Task prompt: The entries need to be copied exactly.

[Collected data]
----------

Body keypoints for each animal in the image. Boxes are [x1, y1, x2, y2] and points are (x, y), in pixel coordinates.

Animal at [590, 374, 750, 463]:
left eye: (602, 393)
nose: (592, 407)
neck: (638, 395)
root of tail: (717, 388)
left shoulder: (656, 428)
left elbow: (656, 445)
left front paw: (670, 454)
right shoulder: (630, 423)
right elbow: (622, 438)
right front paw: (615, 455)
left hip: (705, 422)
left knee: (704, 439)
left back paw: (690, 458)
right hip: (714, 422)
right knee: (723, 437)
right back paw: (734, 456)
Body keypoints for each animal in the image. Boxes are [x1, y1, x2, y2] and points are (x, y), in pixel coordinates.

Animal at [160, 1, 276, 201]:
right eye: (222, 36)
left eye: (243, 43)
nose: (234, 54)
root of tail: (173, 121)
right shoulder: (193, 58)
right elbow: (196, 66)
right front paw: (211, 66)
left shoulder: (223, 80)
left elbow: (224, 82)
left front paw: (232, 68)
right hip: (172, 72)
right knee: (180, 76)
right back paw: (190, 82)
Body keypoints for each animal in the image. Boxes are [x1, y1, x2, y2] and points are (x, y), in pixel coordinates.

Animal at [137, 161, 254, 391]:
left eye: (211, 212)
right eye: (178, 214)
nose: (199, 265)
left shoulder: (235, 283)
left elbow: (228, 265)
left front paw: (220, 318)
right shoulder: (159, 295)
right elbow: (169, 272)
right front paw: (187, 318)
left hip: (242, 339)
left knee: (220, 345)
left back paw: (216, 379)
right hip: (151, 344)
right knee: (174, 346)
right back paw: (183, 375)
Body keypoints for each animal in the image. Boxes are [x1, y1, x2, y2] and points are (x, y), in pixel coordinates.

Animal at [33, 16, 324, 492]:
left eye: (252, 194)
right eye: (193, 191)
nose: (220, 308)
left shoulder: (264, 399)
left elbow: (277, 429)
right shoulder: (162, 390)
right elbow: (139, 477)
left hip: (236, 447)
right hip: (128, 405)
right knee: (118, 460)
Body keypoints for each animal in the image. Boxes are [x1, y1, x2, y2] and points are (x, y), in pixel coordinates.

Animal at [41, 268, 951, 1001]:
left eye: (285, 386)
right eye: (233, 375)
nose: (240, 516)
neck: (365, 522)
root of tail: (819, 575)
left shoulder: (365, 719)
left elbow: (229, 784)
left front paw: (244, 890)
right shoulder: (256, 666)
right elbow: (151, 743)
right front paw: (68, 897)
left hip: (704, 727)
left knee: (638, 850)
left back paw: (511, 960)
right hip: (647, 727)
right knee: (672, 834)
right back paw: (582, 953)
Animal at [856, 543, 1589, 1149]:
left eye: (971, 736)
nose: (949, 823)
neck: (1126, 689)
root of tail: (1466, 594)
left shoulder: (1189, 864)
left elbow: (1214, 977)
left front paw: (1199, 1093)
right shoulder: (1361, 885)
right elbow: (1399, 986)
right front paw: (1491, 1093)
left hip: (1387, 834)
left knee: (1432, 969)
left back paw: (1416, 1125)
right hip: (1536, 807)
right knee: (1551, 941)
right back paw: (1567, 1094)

----------

Written answer:
Body keypoints for each animal in the image. Boxes are [x1, y1, x2, y2] and points are (x, y), in pixel coordinates.

Animal at [590, 374, 750, 463]:
left eye: (602, 393)
nose: (592, 407)
neck: (638, 395)
root of tail: (717, 388)
left shoulder: (656, 428)
left elbow: (656, 445)
left front paw: (670, 454)
right shoulder: (630, 423)
right elbow: (622, 438)
right front paw: (615, 455)
left hip: (705, 422)
left knee: (704, 439)
left back paw: (690, 458)
right hip: (714, 422)
right knee: (723, 437)
right back paw: (734, 456)
Body keypoints for each animal in the image. Boxes are [x1, y1, x2, y2] and points are (x, y), in pixel coordinates.

Animal at [160, 1, 276, 201]:
right eye: (222, 36)
left eye: (243, 43)
nose: (234, 54)
root of tail: (173, 121)
right shoulder: (193, 58)
right elbow: (196, 66)
right front paw: (211, 66)
left shoulder: (223, 80)
left elbow: (224, 82)
left front paw: (232, 68)
right hip: (172, 72)
right knee: (180, 76)
right back paw: (190, 82)
Body keypoints for each animal in the image. Boxes are [x1, y1, x2, y2] and points are (x, y), in pixel coordinates.

Animal at [137, 161, 254, 391]:
left eye: (211, 212)
right eye: (178, 214)
nose: (199, 265)
left shoulder: (235, 283)
left elbow: (228, 265)
left front paw: (220, 318)
right shoulder: (159, 295)
right elbow: (169, 272)
right front paw: (187, 318)
left hip: (242, 339)
left knee: (220, 345)
left back paw: (216, 379)
right hip: (151, 344)
right knee: (174, 346)
right back paw: (183, 375)
Body keypoints for each animal in the image. Boxes are [x1, y1, x2, y2] and points are (x, y), in pixel coordinates.

Animal at [33, 16, 324, 492]:
left eye: (252, 194)
right eye: (193, 191)
nose: (220, 308)
left shoulder: (264, 399)
left elbow: (277, 429)
right shoulder: (162, 390)
right elbow: (139, 477)
left hip: (236, 447)
right hip: (128, 405)
right knee: (118, 460)
Body keypoints for each animal in the image. Boxes are [x1, y1, x2, y2] and points are (x, y), in pixel coordinates.

Animal at [41, 268, 951, 1001]:
left eye: (285, 386)
right eye: (233, 375)
nose: (240, 516)
neck: (365, 522)
root of tail: (819, 575)
left shoulder: (365, 719)
left elbow: (229, 784)
left front paw: (244, 890)
right shoulder: (256, 666)
right elbow: (151, 743)
right front paw: (68, 897)
left hip: (704, 727)
left knee: (638, 850)
left back paw: (511, 960)
right hip: (647, 727)
right knee: (672, 834)
right back paw: (582, 953)
Animal at [856, 543, 1589, 1149]:
left eye: (971, 736)
nose: (949, 823)
neck: (1126, 689)
root of tail: (1466, 594)
left shoulder: (1189, 864)
left elbow: (1214, 977)
left front paw: (1199, 1093)
right shoulder: (1361, 885)
right elbow: (1399, 986)
right front paw: (1491, 1093)
left hip: (1387, 834)
left knee: (1432, 969)
left back paw: (1416, 1125)
right hip: (1536, 807)
right knee: (1551, 941)
right back paw: (1567, 1094)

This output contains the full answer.